Snaps can then be published in the snapcraft app store. In the store, we would able to monitor the number of installed snaps. It is possible to host our own store but that the snap daemon only handles one repository. Therefore, the use of Canonical's store seems mandatory. Snaps integrate well with github. A snap inside the store can be published in multiple versions in different channels.

Snaps have been known for suffering a long start-up time, but it has been improved.

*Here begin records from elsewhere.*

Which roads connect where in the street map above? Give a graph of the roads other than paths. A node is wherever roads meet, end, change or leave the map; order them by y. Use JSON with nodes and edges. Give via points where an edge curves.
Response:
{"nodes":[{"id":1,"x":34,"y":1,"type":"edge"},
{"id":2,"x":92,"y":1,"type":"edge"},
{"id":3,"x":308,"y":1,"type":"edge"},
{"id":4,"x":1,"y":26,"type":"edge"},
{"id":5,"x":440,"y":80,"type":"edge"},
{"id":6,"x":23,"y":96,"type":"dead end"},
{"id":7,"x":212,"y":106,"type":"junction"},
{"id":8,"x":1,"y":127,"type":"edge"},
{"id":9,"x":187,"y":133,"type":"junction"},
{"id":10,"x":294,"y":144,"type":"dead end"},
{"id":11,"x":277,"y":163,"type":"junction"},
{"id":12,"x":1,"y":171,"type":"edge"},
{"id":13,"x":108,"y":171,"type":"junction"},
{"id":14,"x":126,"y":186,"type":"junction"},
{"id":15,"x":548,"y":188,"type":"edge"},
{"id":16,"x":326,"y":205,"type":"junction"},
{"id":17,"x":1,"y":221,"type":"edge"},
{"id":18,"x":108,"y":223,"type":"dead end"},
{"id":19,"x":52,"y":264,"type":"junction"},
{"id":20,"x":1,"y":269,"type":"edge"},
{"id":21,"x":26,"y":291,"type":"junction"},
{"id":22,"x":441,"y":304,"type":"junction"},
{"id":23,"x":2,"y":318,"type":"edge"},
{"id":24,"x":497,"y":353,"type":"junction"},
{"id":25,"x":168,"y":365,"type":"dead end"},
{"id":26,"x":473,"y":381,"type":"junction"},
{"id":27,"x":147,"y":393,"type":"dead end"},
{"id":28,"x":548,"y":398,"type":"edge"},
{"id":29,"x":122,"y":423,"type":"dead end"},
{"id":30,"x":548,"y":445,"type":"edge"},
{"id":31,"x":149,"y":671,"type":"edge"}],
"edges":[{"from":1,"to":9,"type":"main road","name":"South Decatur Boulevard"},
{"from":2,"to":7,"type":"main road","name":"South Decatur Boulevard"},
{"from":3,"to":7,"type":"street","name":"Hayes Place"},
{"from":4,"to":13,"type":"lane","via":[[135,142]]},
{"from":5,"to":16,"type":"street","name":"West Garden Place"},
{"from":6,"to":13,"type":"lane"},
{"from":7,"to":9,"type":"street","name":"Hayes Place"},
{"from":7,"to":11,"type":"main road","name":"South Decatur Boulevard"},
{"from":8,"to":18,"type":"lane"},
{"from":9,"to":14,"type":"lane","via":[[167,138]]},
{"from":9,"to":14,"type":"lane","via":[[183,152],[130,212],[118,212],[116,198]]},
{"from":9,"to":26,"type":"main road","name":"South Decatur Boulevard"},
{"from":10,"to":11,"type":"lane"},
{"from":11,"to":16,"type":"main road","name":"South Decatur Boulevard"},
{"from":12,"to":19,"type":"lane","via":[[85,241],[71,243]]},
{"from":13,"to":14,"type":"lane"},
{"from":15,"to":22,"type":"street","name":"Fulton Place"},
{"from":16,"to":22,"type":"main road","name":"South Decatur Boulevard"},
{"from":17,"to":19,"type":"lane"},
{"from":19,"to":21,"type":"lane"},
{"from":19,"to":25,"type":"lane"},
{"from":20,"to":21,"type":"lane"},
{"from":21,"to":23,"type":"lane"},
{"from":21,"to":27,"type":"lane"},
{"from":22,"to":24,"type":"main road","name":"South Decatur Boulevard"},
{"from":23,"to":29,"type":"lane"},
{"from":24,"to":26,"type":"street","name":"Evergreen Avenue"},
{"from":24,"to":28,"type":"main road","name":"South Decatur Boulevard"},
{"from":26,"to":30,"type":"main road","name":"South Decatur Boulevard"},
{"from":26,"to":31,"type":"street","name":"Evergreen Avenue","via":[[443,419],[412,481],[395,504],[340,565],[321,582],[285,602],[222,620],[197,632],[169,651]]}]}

Comparison between the package and the snap solutions

Here is a table summarizing the differences between debian packaging system and snaps taken (source)

Package Debian Snap
Format Ar archive SquashFS archive
Signature verification Y (often not used) Y
Package manager dpkg (low-level) Different higher-level managers available snap
Front-end Many Snap Store
Installation Files copied to / Snap uncompressed and mounted as loopback device
Dependencies Shared Inside each snap or content snaps
Automatic updates semi-automatic Y
Transactional updates N Y
Multiple installs in parallel N Y
Multiple versions N Y
Security confinement Limited Y
Disk footprint Smaller Larger
Application startup time Default Typically longer

In our case, the disk footprint comparison does not stand, as 'go' bundles all dependencies. For comparison, with a storagenode binary of 85 MB quickly packaged we get:

  • snap: 15 MB
  • deb: 16.8 MB

We are thinking of using native packaging for the following reasons:

  • snap is platform agnostic, but still needs snapd to be installed
  • some linux users are reluctant to use snap
  • covering deb and rpm packaging would make us cover most used distributions
  • with proper packaging, we could directly be included in the distributions

Implementation

Debian package

  • create a storj debian git
  • Implement the debian package skeleton using dh-make. It will create a debian directory that contains all the necessary files to generate the package using dpkg-buildpackage. Commit it to the storj debian git.
  • Modify the debian/rules file to embed a config.yaml template file and create a /var/lib/storj/storagenode/bin directory (where the binaries will be put).
  • Create the script that will check the storagenode and storagenode-updates latest available versions, download them, put them in the /var/lib/storj/storagenode/bin
  • create the storj-storagenode system user in the post-installation script (debian/postinst). It should own the /var/lib/storj/storagenode/bin directory. It should be able to write the storage directory.
  • Implement a systemd service running storagenode binary. It will be installed by calling dh_installsystemd in debian/rules
  • Create the debconf script that will gather user inputs and saves the config.yaml file in the configuration folder.
  • Check that the node updater runs on Linux; adapt it if needed.
  • Implement a service running the storage node updater
  • Adapt the recovery mechanism. SystemD has a OnFailure directive.
  • create the man page
  • add a menu entry
  • changelog
  • write a Linux installation and auto-update contributor guide
  • the storagenode and storagenode-updater binaries for Linux should be added to the assets here.

Repository

RPM

Tests

  • Manual testing:
    • test the installation of the downloaded debian package on different debian-based distributions: debian, ubuntu and raspbian
    • test the installation using a PPA on these configurations.
  • Implement tests using debconf unattended installation

Continuous Integration

  • Write a Dockerfile that builds the package.
  • Adapt the reprepro Dockerfile to commit to a git repository the content of the apt repository.

Storage Node Docker Image

We still need to support docker images. The Docker image we provide should make use of the debian packaging system, so that they auto-update using the rollout versioning.

Wrapup

  • As a first step and as part of the PoC, the git repository and the debian package skeleton will be created.
  • The PoC will create the user and the directories, download a binary (will not check for the latest) and install a basic storagenode systemd service.
  • The PoC will also contain first Dockerfile for the reprepro repository.